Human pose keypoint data
- Opening Delimiter -

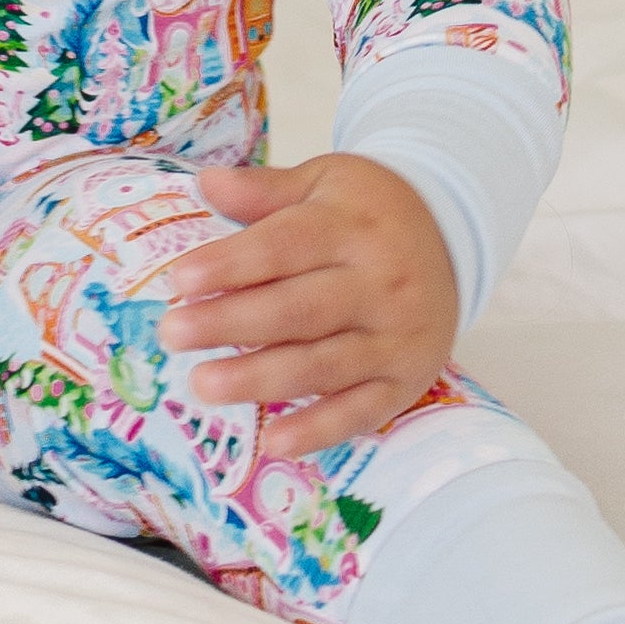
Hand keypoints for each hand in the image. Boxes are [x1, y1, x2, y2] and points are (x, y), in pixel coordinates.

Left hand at [161, 153, 458, 458]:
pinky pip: (361, 411)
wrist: (453, 238)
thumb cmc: (368, 212)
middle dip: (230, 324)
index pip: (284, 248)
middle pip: (297, 310)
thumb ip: (266, 190)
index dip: (230, 265)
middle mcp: (379, 285)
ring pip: (322, 365)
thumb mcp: (323, 181)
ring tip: (203, 384)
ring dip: (260, 379)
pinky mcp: (406, 380)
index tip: (178, 279)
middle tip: (171, 334)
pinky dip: (319, 430)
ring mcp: (396, 338)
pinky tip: (274, 442)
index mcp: (351, 229)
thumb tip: (206, 183)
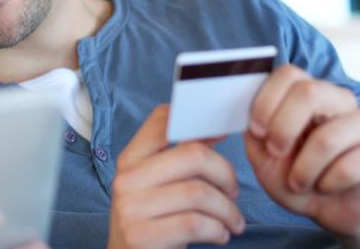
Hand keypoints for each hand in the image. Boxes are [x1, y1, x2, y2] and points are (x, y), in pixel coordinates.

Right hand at [108, 105, 244, 248]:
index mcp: (129, 161)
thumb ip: (180, 160)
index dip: (198, 124)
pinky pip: (195, 223)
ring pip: (199, 192)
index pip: (162, 123)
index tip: (222, 135)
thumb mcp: (157, 188)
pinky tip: (220, 235)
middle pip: (192, 155)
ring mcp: (130, 208)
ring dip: (228, 209)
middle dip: (225, 173)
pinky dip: (218, 230)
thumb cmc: (151, 224)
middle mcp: (126, 180)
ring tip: (233, 221)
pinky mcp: (141, 235)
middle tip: (234, 192)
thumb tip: (212, 132)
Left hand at [245, 64, 359, 236]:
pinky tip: (326, 187)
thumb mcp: (263, 156)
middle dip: (283, 128)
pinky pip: (348, 167)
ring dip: (304, 169)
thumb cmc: (296, 177)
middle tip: (276, 153)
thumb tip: (247, 110)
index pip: (288, 73)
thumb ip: (254, 131)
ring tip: (300, 182)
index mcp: (308, 94)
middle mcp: (338, 100)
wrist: (330, 210)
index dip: (266, 101)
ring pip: (327, 138)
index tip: (256, 130)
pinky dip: (326, 185)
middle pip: (310, 92)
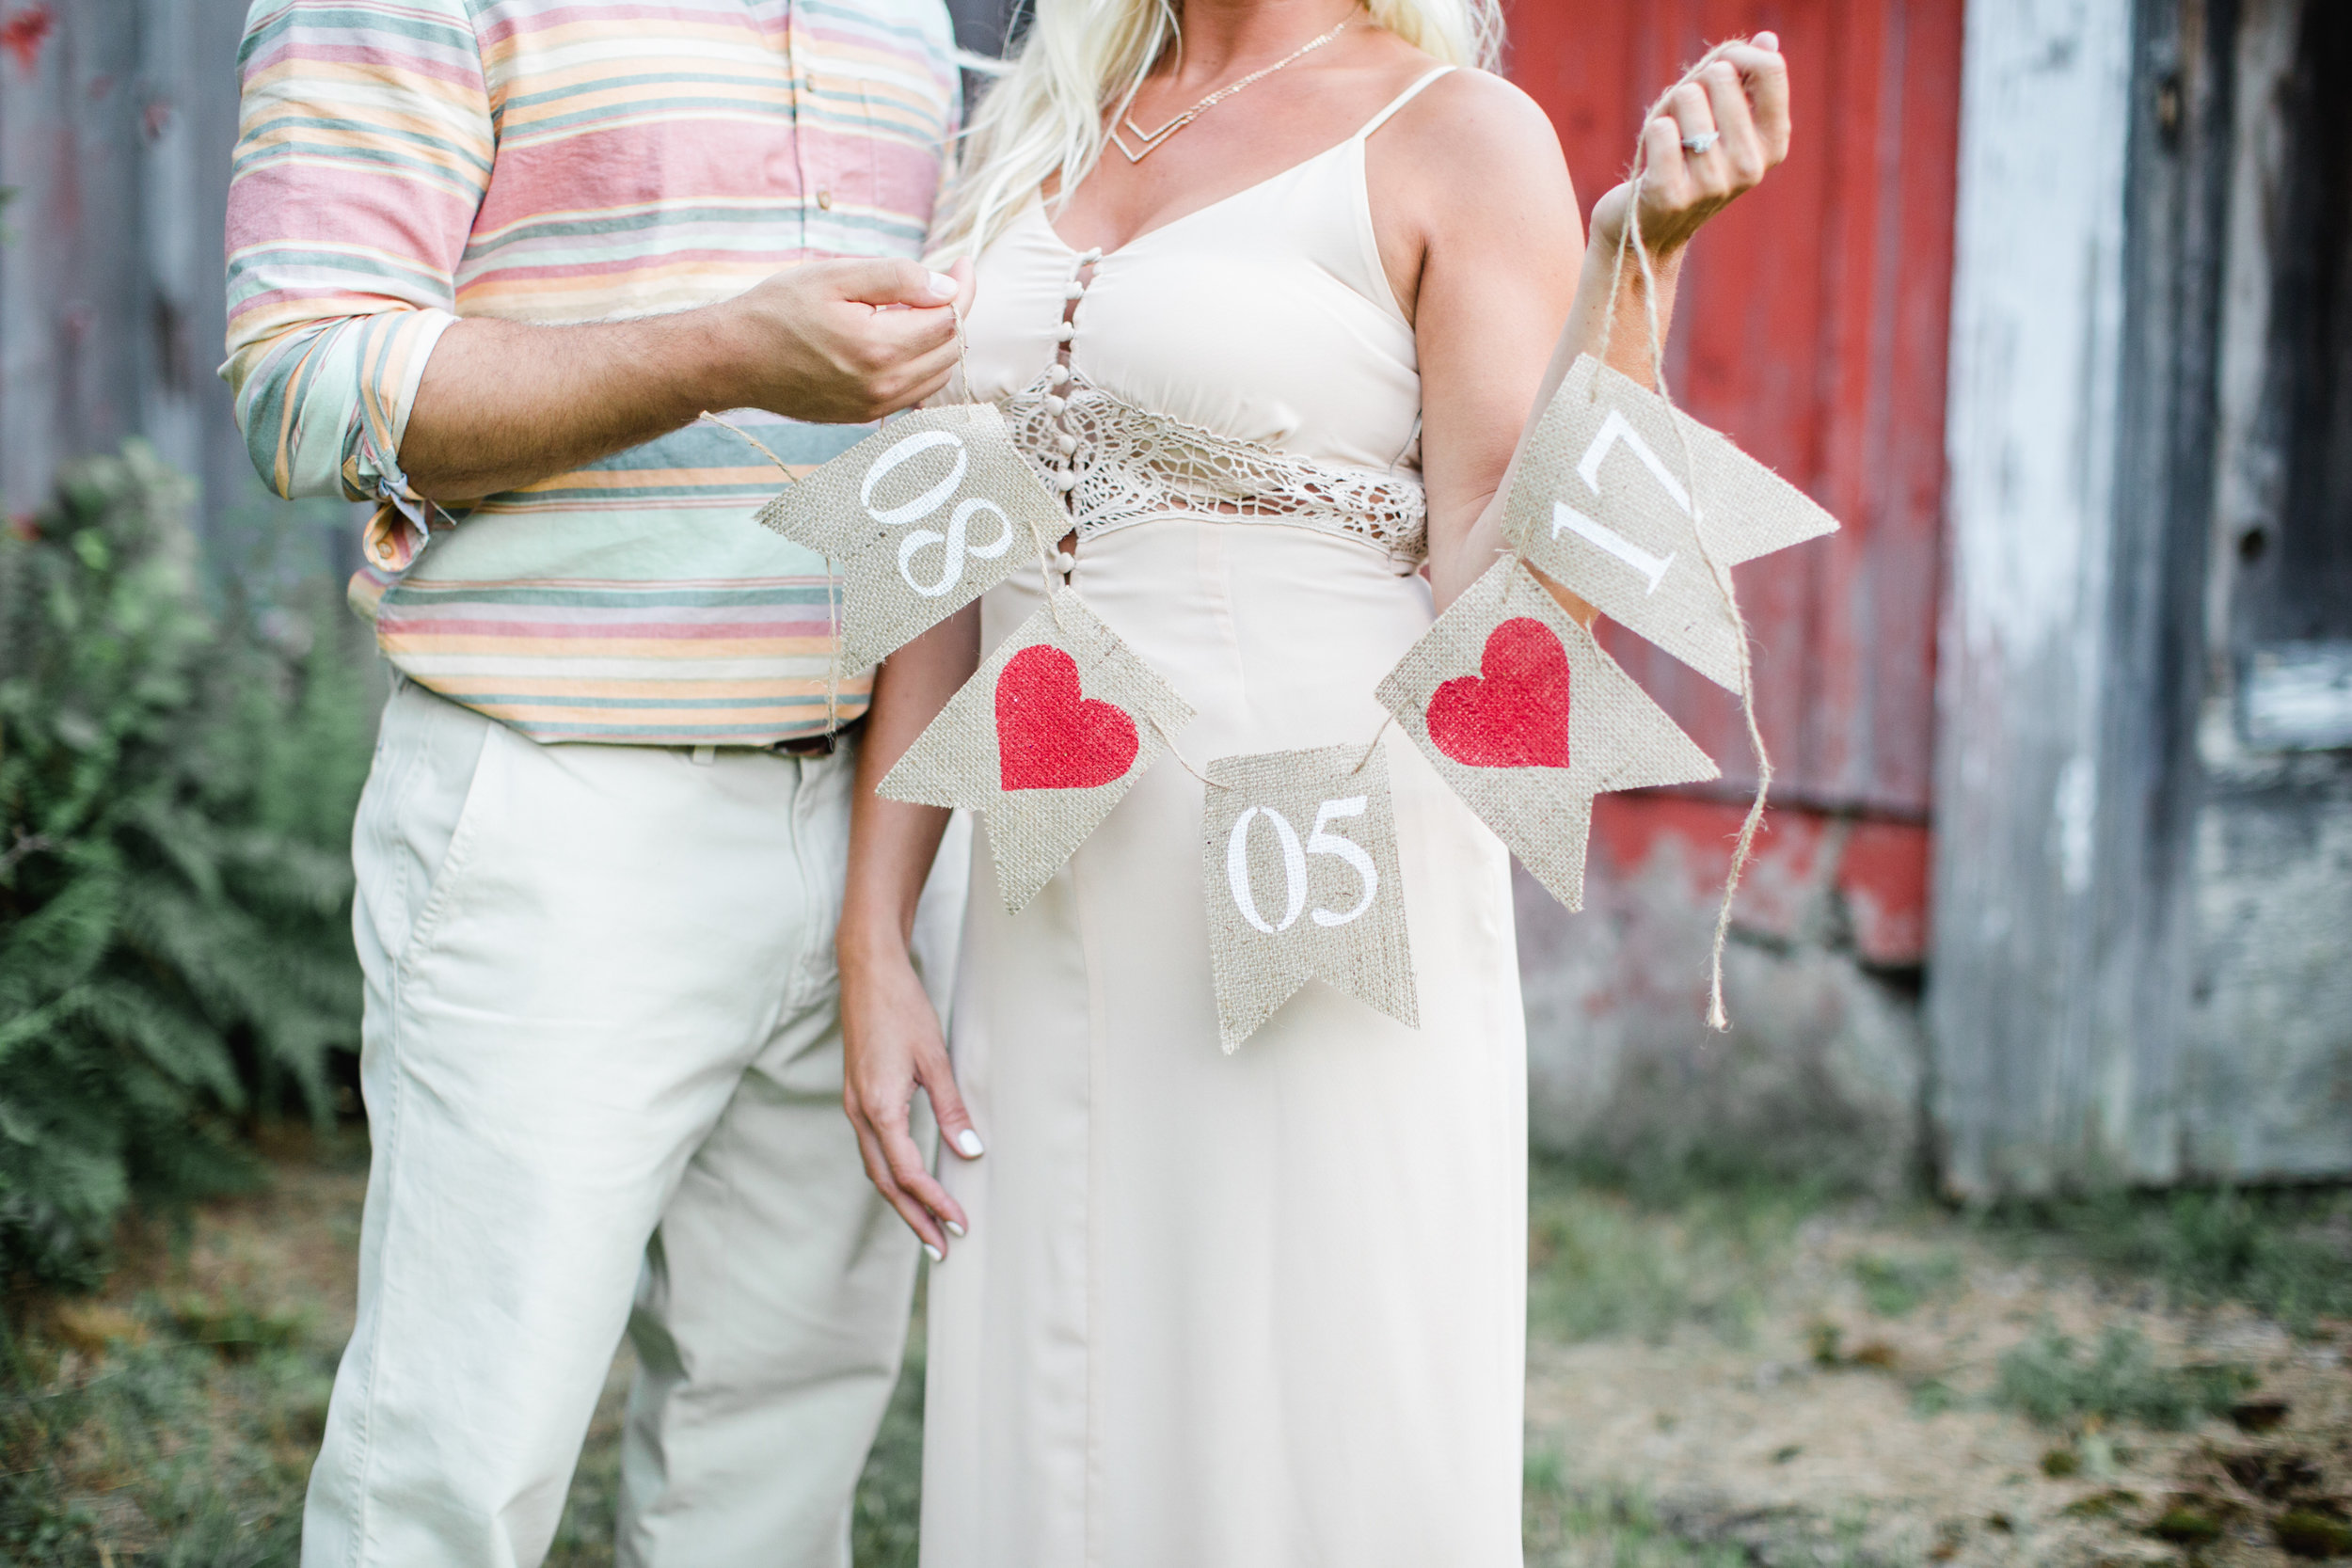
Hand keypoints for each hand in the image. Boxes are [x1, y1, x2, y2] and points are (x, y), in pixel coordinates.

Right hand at [712, 257, 977, 423]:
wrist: (733, 360)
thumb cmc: (777, 310)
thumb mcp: (835, 276)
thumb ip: (897, 278)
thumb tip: (947, 286)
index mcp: (880, 347)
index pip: (949, 318)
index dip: (962, 287)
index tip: (961, 262)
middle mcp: (884, 385)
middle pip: (950, 348)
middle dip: (954, 311)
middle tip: (938, 281)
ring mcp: (876, 406)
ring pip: (938, 374)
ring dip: (940, 340)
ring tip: (916, 308)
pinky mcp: (866, 417)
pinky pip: (916, 393)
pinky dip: (923, 365)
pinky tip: (903, 340)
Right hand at [839, 934, 980, 1257]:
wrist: (866, 972)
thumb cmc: (902, 1008)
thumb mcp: (935, 1058)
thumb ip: (952, 1109)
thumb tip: (971, 1154)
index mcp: (879, 1106)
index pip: (907, 1172)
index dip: (933, 1202)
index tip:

- Closing Delimiter -

# Work to complete:
Give the entries above again, exactly as written and free of images.

# Exercise response:
Hand keypoints for each hand in the image. Boxes are [x1, y1, x2, y2] and points are (x, y), in pixel coordinates.

Left hand at [161, 153, 458, 458]:
pinky pip: (361, 411)
wrist: (453, 238)
thumb cmc: (368, 212)
middle dip: (230, 324)
index pip: (284, 248)
middle pip: (297, 310)
thumb ip: (266, 190)
index dip: (230, 265)
middle mcp: (379, 285)
ring pip: (322, 365)
thumb mcp: (323, 181)
ring tip: (203, 384)
ring dip: (260, 379)
pinky mcp: (406, 380)
index tip: (178, 279)
middle tip: (171, 334)
pinky dip: (319, 430)
ring mcp: (396, 338)
pinky tip: (274, 442)
index mcp: (351, 229)
thumb tip: (206, 183)
Hand keypoints for each hand in the image. Boxes are [x1, y1, x2, y2] and points are (x, y), in pixel coordinates.

Right hand at [108, 105, 244, 248]:
index mcp: (129, 161)
thumb ip: (180, 160)
index dip: (198, 124)
pinky pip: (195, 223)
ring pip: (199, 192)
index pip: (162, 123)
index tip: (222, 135)
thumb mcp: (157, 188)
pinky tip: (220, 235)
middle pip: (192, 155)
ring mcp: (130, 208)
ring dip: (228, 209)
middle dip: (225, 173)
pinky dip: (218, 230)
thumb cmc: (151, 224)
middle mcp: (126, 180)
ring tip: (233, 221)
pinky mcp: (141, 235)
middle tip: (234, 192)
thumb tip: (212, 132)
Left hand at [245, 64, 359, 236]:
pinky tip: (326, 187)
thumb mcp: (263, 156)
middle dip: (283, 128)
pinky pip: (348, 167)
ring dip: (304, 169)
thumb cmc: (296, 177)
middle tip: (276, 153)
thumb tip: (247, 110)
index pip: (288, 73)
thumb ip: (254, 131)
ring tip: (300, 182)
index mcp: (308, 94)
middle mcp: (338, 100)
wrist: (330, 210)
index dip: (266, 101)
ring pip: (327, 138)
index tip: (256, 130)
pinky dip: (326, 185)
middle pip: (310, 92)
Hand keypoints for each hand in the image. Boxes are [x1, y1, x2, y2] and points are (x, y), in pixel coordinates.

Right hand at [712, 257, 977, 423]:
wrist: (733, 360)
thumb cmc: (777, 310)
thumb mcp: (835, 276)
thumb ip: (897, 278)
thumb tip: (947, 286)
index mcp: (880, 347)
index pip: (949, 318)
index dip: (962, 287)
index tip: (961, 262)
middle mcp: (884, 385)
middle pip: (950, 348)
middle dip: (954, 311)
middle tip: (938, 281)
ring mcp: (876, 406)
ring pip: (938, 374)
ring dip: (940, 340)
ring tip: (916, 308)
pinky mcp: (866, 417)
pinky pip: (916, 393)
pinky dip: (923, 365)
pinky tip: (903, 340)
Right hand at [839, 934, 980, 1257]:
wrist: (866, 972)
thumb cmc: (902, 1008)
thumb mcp: (935, 1058)
thumb ip: (952, 1109)
thumb tip: (971, 1154)
index mcp: (879, 1106)
index pip: (907, 1172)
index dip: (933, 1202)
index tip:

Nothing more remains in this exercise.